Asymptotic Behavior of the Principal Eigenvalue for a Class of Non-Local Elliptic Operators Related to Brownian Motion with Spatially Dependent Random Jumps

Abstract: Let $D\subset R^d$ be a bounded domain and let $\mathcal P(D)$ denote the space of probability measures on $D$. Consider a Brownian motion in $D$ which is killed at the boundary and which, while alive, jumps instantaneously according to a spatially dependent exponential clock with intensity $\gamma V$ to a new point, according to a distribution $\mu\in\mathcal P(D)$. From its new position after the jump, the process repeats the above behavior independently of what has transpired previously.
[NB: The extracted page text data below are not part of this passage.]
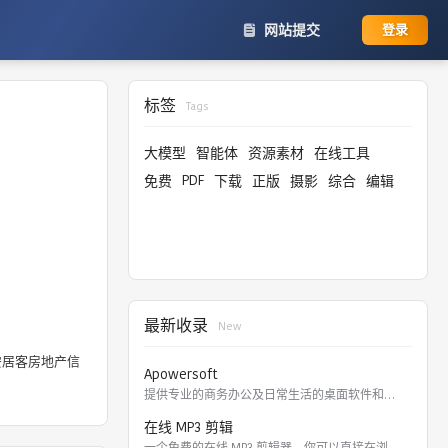
网站提交
登录
标签
Tags
大模型
智能体
资源素材
在线工具
PDF
免费
下载
正版
摄影
综合
编辑
最新收录
New
安居客房地产信
Apowersoft
提供专业的商务办公及日常生活的桌面软件和在线应用。 软件涵盖
在线 MP3 剪辑
一个免费的在线 MP3 剪辑器，你可以直接在浏览器里剪切，裁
The generator of this process is an extension of the operator $-L_{\gamma,\mu}$, defined by L_{\gamma,\mu}u\equiv -\frac12\Delta u+\gamma V C_\mu(u), with the Dirichlet boundary condition, where $C_\mu$ is the "$\mu$-centering" operator defined by C_\mu(u)=u-\int_Du d\mu. The principal eigenvalue, $\lambda_0(\gamma,\mu)$, of $L_{\gamma,\mu}$ governs the exponential rate of decay of the probability of not exiting $D$ for large time. We study the asymptotic behavior of $\lambda_0(\gamma,\mu)$ as $\gamma\to\infty$. In particular, if $\mu$ possesses a density in a neighborhood of the boundary, which we call $\mu$, then \lim_{\gamma\to\infty}\gamma^{-\frac12}\lambda_0(\gamma,\mu)=\frac{\int_{\partial D}\frac\mu{\sqrt {V}}d\sigma}{\sqrt2\int_D\frac1{V}d\mu}. If $\mu$ and all its derivatives up to order $k-1$ vanish on the boundary, but the $k$-th derivative does not vanish identically on the boundary, then $\lambda_0(\gamma,\mu)$ behaves asymptotically like $c_k\gamma^{\frac{1-k}2}$, for an explicit constant $c_k$.